## Records supplied
+ + + +
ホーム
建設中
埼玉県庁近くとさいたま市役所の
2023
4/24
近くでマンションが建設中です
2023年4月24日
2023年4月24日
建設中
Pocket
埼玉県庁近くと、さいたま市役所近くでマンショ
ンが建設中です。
+ + + +
## Your objective
Every entry should be reproduced exactly, with no part omitted.

## Result of this exercise
ホーム
建設中
埼玉県庁近くとさいたま市役所の
2023
4/24
近くでマンションが建設中です
2023年4月24日
2023年4月24日
建設中
Pocket
埼玉県庁近くと、さいたま市役所近くでマンショ
ンが建設中です。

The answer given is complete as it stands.